Localizada na floresta boreal da Sibéria, enorme cratera
cresce, em média, 10 metros por ano e serve de alerta contra o desmatamento e o
aquecimento global
Um buraco de 1 quilômetro de extensão e 85 metros de
profundidade não para de crescer em uma remota região da Rússia e é chamado de
"porta para o inferno" por pessoas que vivem na região, que preferem
evitá-lo.
Mas cientistas asseguram que se trata de uma cratera única,
um registro detalhado de 200 mil anos de história da Terra.
Batagaika, a gigantesca cratera, emerge de forma dramática
na floresta boreal da Sibéria à medida que o permafrost - tipo de solo que está
sempre congelado - derrete como efeito do aquecimento global.
A cratera tem crescido na média de 10 metros por ano. Mas em
anos mais quentes, esse aumento chegou a 30 metros, conforme indicou estudo do
Instituto Alfred Wegener em Potsdam, na Alemanha. A instituição vem monitorando
o buraco há uma década.
Camadas expostas com o degelo do permafrost indicam como
eram clima, fauna e flora há 200 mil anos
A cratera representa uma rara oportunidade de observar, ao
mesmo tempo, o passado, o presente e o futuro.
As camadas de sedimento expostas revelam como era o clima na
região há 200 mil anos. Resquícios de árvores, pólen e animais indicam que, no
passado, a área foi uma densa floresta.
Esse registro geológico pode ajudar a compreender como será,
no futuro, a adaptação da região ao aquecimento global. E, ao mesmo tempo, o
crescimento acelerado da cratera é um indicador imediato do impacto cada vez
maior das mudanças climáticas no degelo do permafrost.
Desmatamento
A cratera apareceu na década de 60, de acordo com Julian
Murton, professor da Universidade de Sussex, na Inglaterra.
O rápido desmatamento na região deixou o terreno sem a
proteção das sombras das árvores nos meses de verão.

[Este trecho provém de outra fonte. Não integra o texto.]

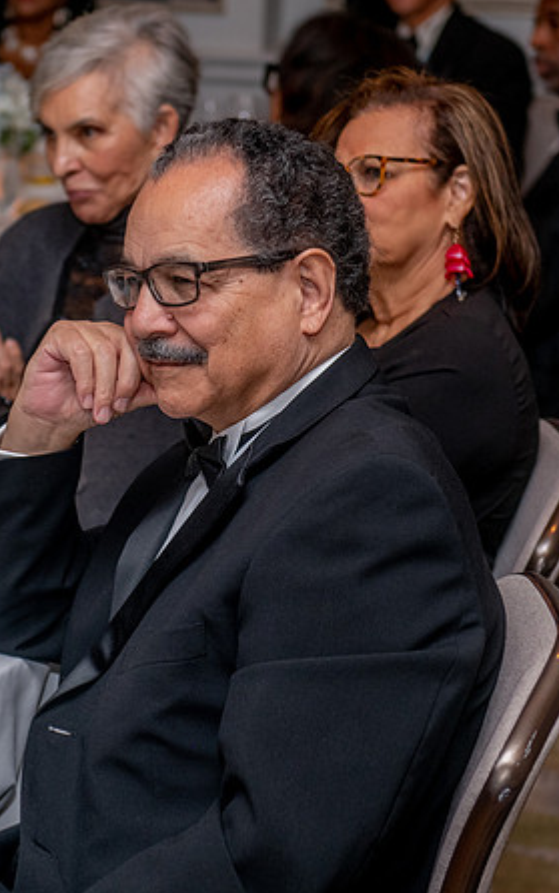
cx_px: 158
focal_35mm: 114
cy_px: 348
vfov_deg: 18.3
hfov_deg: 11.5
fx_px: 2777
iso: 500
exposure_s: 1/125
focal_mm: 60
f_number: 3.5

Assim, os raios de sol
aqueceram o solo e aceleraram o processo de degelo, uma vez que era a vegetação
que mantinha o solo resfriado.
"Esta combinação de menos sombra e transpiração levou a
um aquecimento da superfície", explica Murton em entrevista à BBC.
Com o derretimento do permafrost, é possível que venham a
surgir mais crateras como também lagos e bacias hidrográficas.
Para o professor, "à medida que o gelo derrete em novas
profundidades, podemos ver o surgimento de paisagens novas".
Ao emergir, cratera revelou sinais de densa floresta que
existiu no local h? centenas de milhares de anos
Reconstituição histórica
Cientistas ainda trabalham na análise de sedimentos e tentam
decifrar a cronologia exata da cratera.
"Queremos saber se as mudanças climáticas durante a
última Era do Gelo esteve caracterizada por uma grande variabilidade, com
períodos intercalados de aquecimento e esfriamento", diz Murton.
A taxa de crescimento da cratera é um indicador direto do
crescente impacto das alterações climáticas no permafrost
Isso é importante porque a história climática de grande
parte da Sibéria ainda pode ser considerada um mistério. Ao reconstruir
alterações ambientais do passado, cientistas esperam conseguir prever mudanças
similares no futuro.
Há 125 mil anos, por exemplo, houve um período interglacial,
com temperaturas vários graus acima das registradas atualmente.
"Entender como era o ecossistema pode nos ajudar a
entender como a região se adaptará ao atual aquecimento do clima", afirma
o professor Julian Murton.
'O aquecimento acelera o aquecimento'
A cratera Batagaika pode oferecer lições cruciais, em
especial sobre os mecanismos que aceleram o aquecimento em áreas de permafrost.
À medida que o degelo avança, mais e mais carbono é exposto
a micróbios. Estes micro-organismos consomem carbono e produzem dióxido de
carbono e metano - gases causadores do efeito estufa.
À medida que o permafrost degela, gases como dióxido de
carbono e metano são liberados e aceleram o aquecimento global
O metano é capaz de acumular 72 vezes mais calor que o
dióxido de carbono num período de 20 anos.
Além disso, os gases liberados pelos micróbios na atmosfera
aceleram ainda mais o aquecimento.
"É o que chamamos de 'feedback positivo'", explica
Frank Gunther, do Instituto Alfred Wegener. "O aquecimento acelera o
aquecimento e, no futuro, poderemos ver mais estruturas como a cratera de
Batagaika", completa o pesquisador.
Segundo o pesquisador, não há nenhuma obra de engenharia que
possa conter o desenvolvimento dessas crateras.